(Entries taken from a collection)
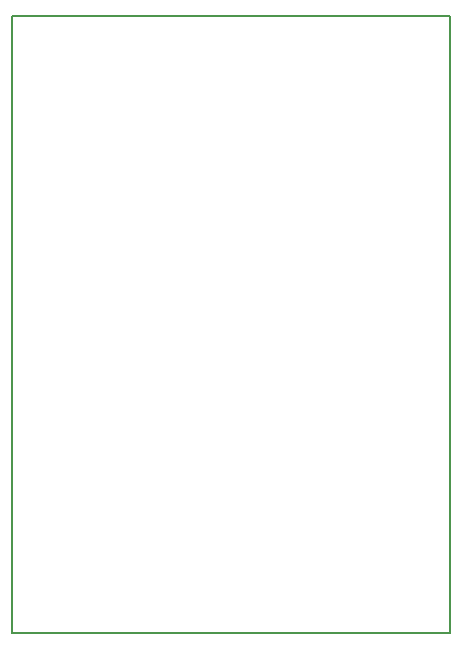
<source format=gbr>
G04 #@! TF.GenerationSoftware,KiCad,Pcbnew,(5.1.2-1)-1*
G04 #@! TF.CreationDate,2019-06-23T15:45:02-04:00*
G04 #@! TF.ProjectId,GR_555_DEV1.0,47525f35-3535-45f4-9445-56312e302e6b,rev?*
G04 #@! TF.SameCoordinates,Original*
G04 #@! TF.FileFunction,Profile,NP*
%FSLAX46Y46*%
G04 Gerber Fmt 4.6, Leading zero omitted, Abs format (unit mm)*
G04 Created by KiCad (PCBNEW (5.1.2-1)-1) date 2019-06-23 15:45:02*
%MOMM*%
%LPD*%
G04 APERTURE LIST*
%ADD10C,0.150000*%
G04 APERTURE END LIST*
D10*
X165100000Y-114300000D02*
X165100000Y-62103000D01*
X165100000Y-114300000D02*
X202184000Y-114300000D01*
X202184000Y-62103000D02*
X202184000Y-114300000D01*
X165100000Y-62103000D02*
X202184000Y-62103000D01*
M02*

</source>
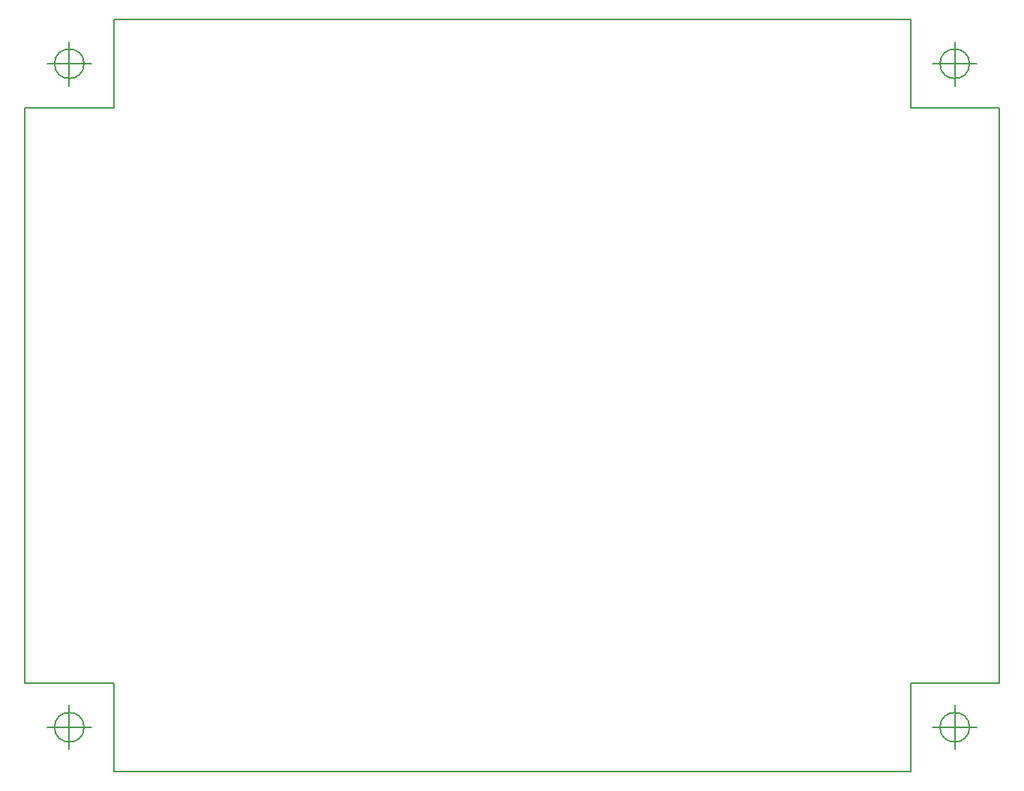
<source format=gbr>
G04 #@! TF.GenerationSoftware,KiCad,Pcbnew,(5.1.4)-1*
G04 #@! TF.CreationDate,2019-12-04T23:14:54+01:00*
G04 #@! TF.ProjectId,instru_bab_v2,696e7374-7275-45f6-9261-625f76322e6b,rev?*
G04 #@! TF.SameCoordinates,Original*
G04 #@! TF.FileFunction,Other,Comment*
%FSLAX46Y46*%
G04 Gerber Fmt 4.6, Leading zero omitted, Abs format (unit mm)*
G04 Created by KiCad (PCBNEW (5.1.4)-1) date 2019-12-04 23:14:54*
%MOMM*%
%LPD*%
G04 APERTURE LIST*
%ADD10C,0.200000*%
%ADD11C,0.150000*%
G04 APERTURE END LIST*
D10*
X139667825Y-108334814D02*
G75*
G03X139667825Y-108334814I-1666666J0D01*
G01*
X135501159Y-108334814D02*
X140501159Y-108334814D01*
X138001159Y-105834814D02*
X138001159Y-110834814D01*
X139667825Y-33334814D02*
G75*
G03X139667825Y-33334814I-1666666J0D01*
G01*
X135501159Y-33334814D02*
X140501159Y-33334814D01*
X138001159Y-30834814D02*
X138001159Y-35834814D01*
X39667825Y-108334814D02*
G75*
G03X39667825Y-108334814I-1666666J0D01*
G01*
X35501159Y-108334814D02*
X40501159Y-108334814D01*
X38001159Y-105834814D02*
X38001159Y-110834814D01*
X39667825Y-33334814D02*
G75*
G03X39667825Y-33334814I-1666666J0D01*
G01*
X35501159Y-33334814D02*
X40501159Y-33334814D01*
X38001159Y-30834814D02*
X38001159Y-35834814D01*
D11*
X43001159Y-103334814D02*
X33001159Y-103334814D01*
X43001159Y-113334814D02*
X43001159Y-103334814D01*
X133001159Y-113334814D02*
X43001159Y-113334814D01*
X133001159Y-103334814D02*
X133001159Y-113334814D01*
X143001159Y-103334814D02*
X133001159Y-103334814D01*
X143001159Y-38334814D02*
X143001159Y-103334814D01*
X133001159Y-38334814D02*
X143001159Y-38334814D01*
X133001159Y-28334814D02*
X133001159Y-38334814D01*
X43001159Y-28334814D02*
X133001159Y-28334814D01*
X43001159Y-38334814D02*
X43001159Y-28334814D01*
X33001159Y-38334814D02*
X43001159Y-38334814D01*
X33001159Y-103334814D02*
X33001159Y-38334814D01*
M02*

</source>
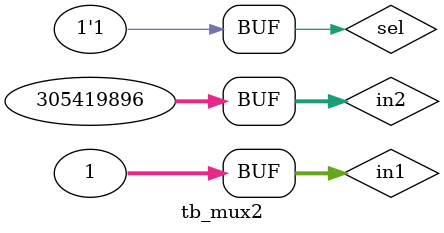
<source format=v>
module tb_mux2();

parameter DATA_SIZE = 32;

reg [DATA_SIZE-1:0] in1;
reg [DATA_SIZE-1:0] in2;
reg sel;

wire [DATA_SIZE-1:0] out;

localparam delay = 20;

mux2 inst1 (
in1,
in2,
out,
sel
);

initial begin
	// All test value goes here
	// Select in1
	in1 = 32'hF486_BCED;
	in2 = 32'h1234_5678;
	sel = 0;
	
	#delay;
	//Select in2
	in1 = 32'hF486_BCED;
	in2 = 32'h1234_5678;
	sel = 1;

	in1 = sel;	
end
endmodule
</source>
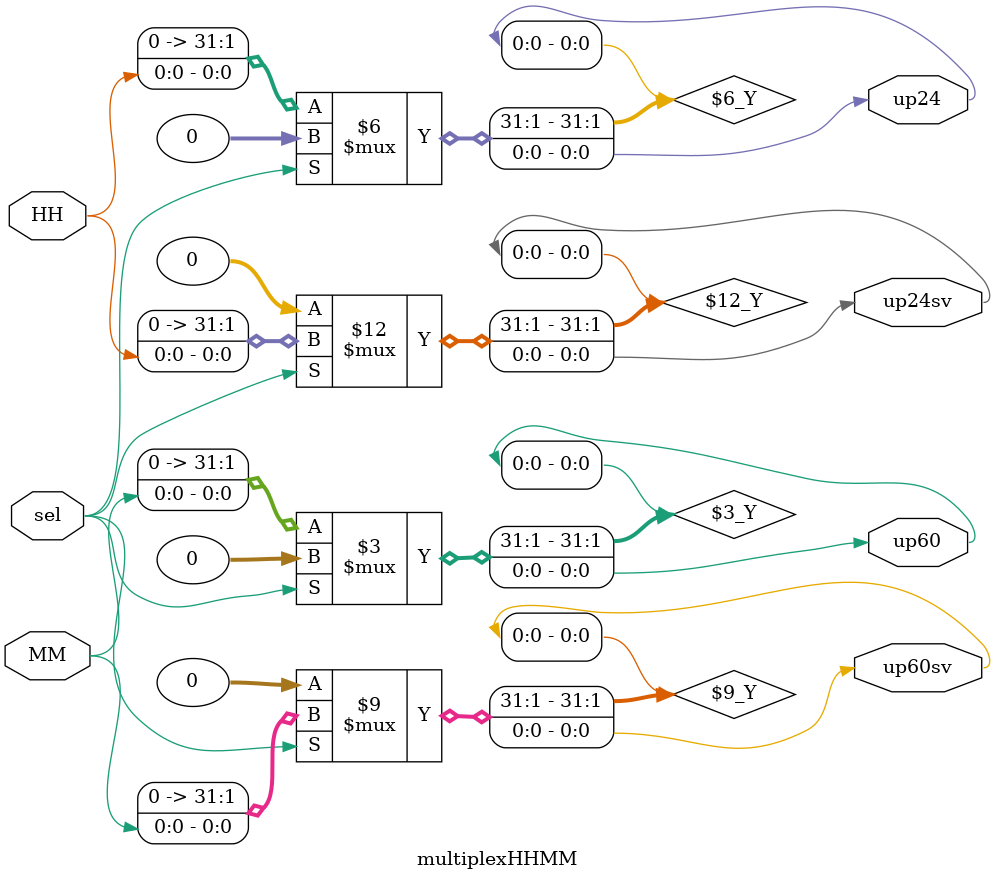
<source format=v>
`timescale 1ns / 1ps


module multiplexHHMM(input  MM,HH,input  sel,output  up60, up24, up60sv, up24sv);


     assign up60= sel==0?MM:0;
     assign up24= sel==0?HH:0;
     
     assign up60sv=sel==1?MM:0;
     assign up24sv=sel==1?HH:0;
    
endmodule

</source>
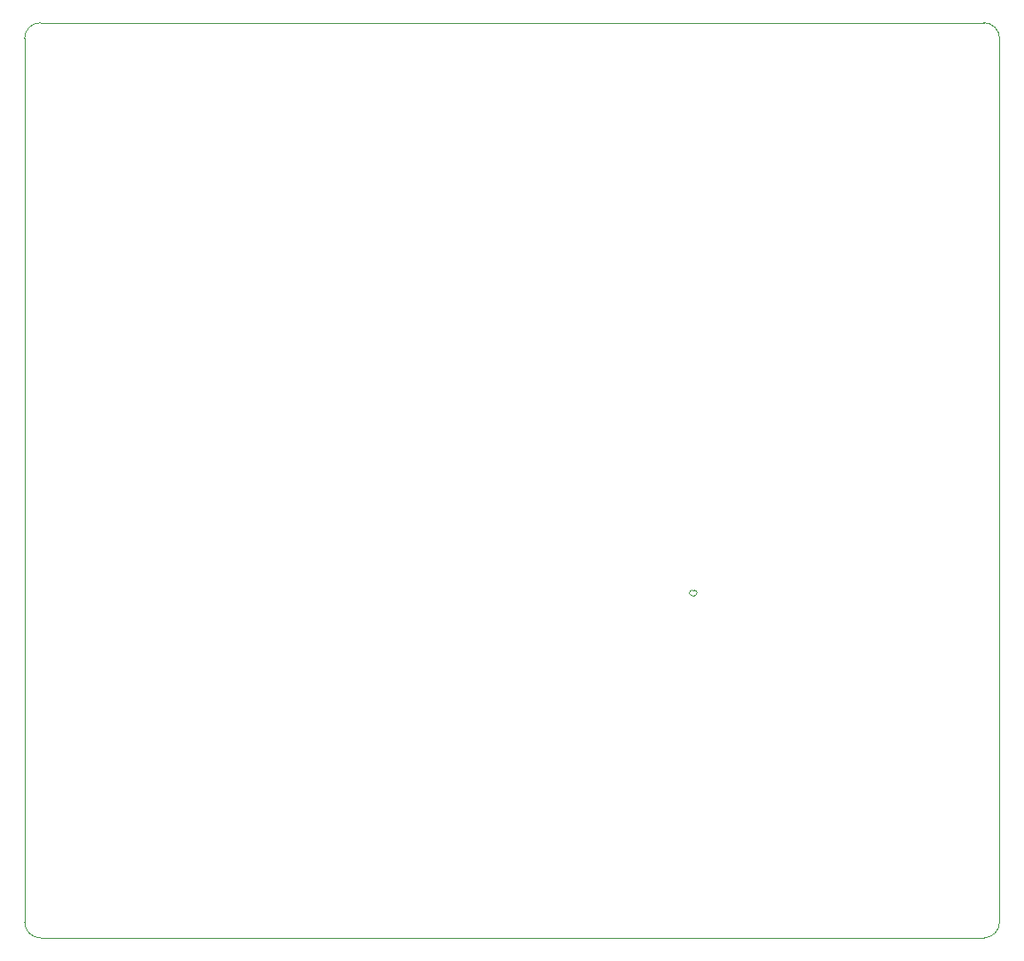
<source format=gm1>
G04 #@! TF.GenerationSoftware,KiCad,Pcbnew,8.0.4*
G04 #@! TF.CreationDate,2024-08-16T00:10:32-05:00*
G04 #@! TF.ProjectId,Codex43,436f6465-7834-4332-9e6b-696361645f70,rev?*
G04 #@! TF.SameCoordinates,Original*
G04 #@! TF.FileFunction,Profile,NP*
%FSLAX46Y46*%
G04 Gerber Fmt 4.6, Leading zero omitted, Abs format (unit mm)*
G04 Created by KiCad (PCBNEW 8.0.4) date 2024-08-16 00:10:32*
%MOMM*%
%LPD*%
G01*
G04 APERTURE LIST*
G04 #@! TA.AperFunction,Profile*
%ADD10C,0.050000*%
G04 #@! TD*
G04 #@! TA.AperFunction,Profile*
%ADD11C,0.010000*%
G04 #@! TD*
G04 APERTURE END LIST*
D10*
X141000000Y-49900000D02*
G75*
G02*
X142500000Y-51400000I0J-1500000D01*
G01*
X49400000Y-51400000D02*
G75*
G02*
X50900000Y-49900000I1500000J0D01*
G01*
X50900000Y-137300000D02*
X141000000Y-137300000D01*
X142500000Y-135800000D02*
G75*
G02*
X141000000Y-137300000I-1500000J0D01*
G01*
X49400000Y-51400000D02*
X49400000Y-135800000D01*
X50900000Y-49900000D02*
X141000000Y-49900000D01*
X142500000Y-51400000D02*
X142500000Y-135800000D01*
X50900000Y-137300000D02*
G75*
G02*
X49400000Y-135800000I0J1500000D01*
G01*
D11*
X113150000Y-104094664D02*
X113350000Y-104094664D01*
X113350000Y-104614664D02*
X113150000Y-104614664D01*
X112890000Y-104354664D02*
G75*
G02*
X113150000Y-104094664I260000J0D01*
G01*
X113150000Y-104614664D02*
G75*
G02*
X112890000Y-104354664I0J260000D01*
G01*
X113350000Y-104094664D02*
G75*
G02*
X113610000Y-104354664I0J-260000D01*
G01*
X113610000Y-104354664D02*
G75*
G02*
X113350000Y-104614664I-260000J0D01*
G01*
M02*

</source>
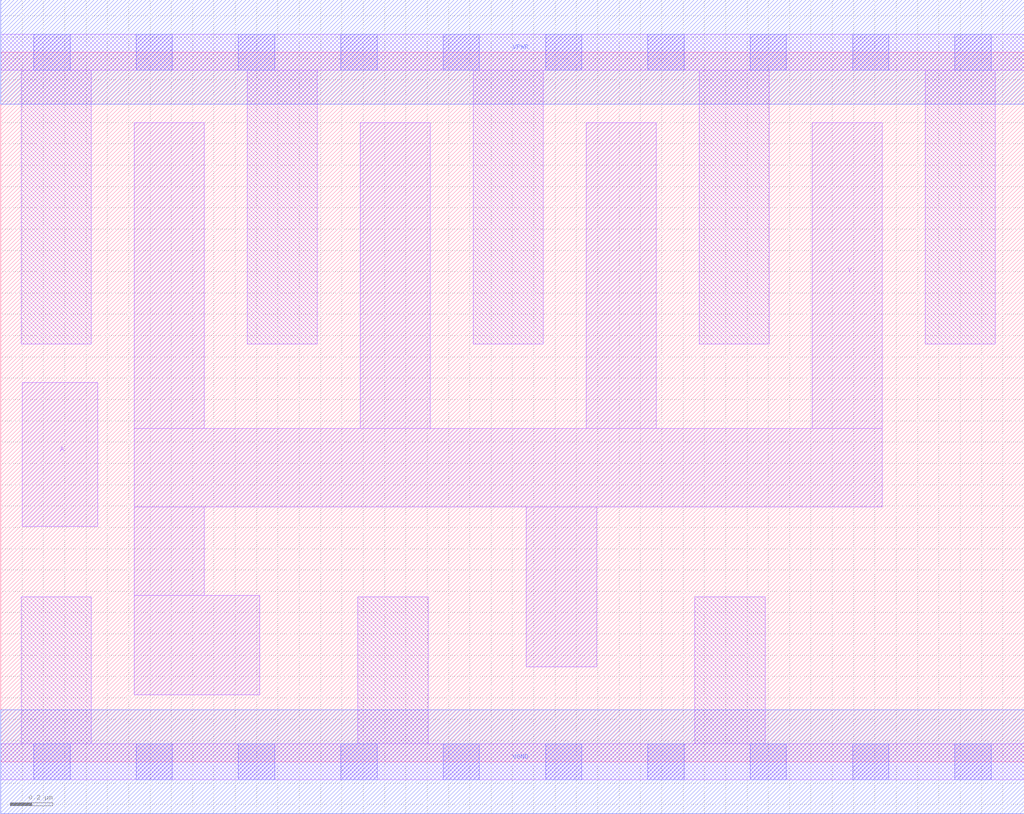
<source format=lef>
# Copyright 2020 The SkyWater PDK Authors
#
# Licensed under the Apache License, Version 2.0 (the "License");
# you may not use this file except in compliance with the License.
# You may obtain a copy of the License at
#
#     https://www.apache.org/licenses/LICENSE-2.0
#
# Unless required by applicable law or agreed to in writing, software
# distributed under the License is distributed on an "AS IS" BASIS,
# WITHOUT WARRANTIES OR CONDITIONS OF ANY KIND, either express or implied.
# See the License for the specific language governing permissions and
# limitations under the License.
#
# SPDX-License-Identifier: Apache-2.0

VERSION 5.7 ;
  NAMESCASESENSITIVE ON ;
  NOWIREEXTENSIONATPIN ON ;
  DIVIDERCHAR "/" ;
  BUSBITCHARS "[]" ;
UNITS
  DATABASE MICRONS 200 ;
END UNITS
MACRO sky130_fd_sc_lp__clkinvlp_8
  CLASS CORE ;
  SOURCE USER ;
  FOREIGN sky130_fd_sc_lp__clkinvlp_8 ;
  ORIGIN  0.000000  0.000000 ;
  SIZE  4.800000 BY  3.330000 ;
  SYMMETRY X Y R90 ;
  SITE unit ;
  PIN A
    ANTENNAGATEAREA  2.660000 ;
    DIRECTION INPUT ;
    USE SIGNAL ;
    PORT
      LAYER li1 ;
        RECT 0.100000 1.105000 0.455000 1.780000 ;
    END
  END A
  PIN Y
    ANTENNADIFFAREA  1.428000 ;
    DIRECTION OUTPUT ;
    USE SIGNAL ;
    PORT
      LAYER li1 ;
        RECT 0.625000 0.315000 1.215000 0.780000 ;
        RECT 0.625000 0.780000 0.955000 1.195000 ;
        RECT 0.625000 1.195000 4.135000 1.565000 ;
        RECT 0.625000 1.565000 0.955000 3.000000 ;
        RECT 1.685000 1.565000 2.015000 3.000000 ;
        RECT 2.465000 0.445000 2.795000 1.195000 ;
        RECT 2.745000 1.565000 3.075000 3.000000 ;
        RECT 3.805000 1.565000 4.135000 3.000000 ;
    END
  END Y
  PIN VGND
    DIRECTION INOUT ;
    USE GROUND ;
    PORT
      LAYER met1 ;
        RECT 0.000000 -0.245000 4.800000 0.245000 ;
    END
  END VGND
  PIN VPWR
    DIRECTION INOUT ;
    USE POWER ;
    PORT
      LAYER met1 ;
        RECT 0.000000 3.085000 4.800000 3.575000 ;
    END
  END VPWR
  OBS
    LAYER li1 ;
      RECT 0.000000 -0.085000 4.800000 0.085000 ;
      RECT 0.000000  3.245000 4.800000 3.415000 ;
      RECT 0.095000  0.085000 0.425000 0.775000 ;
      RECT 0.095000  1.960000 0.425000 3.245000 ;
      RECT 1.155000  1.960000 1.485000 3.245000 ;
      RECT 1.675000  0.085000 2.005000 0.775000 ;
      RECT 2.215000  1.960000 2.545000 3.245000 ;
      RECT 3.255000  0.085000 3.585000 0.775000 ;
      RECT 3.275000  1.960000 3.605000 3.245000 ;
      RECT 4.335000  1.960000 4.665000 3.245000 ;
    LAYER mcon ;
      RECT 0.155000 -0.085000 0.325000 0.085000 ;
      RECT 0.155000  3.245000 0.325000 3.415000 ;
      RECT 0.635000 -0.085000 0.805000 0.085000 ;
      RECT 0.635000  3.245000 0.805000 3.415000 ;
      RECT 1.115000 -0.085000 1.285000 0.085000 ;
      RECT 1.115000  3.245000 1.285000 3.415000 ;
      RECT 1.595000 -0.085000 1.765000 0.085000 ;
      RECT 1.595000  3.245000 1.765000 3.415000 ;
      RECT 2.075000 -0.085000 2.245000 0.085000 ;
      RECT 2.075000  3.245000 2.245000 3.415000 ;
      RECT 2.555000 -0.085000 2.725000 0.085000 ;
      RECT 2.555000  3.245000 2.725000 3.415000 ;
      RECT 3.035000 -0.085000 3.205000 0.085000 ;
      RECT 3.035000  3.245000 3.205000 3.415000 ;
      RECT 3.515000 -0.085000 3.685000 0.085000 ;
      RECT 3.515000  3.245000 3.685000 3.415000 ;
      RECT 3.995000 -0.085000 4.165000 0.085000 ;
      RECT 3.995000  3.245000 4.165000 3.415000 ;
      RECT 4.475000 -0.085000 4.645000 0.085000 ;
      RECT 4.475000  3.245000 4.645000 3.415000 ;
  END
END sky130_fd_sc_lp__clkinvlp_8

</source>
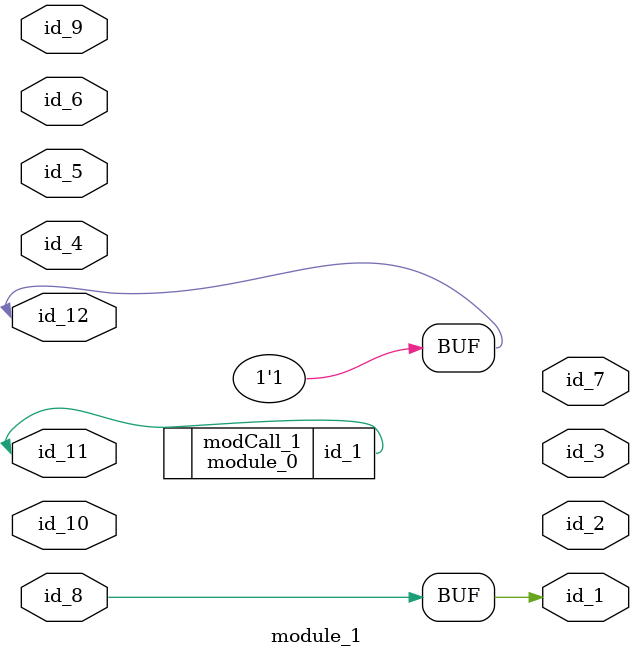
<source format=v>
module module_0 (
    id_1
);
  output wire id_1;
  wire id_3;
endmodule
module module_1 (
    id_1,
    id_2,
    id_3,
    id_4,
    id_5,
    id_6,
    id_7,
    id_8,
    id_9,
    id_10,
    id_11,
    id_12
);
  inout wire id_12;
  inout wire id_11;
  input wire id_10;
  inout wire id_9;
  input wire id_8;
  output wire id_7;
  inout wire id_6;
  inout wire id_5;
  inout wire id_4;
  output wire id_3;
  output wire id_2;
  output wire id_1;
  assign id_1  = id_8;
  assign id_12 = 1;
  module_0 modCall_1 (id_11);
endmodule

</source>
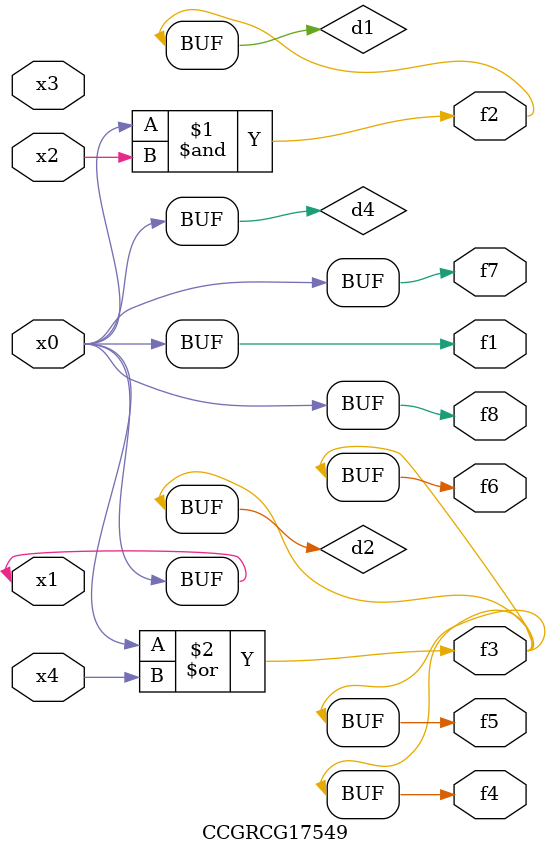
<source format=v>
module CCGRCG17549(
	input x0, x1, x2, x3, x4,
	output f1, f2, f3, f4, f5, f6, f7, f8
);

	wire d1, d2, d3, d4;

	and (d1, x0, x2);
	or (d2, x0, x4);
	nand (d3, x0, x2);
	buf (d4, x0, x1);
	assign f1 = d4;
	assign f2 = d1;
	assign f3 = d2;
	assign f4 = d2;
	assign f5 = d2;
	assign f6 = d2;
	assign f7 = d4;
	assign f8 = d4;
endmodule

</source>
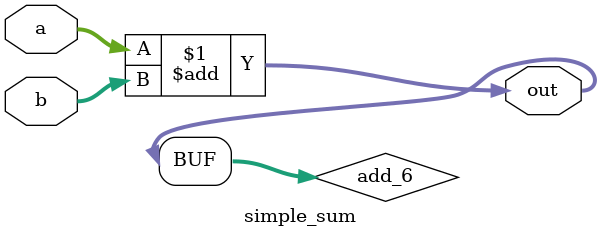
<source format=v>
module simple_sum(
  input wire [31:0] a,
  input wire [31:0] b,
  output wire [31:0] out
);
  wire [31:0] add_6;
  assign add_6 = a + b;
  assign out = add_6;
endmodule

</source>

**TASK BRIEF**
Using the records above, count the lines containing "Created". Give no words besides the number.

**RESULT FOR THIS TASK**
3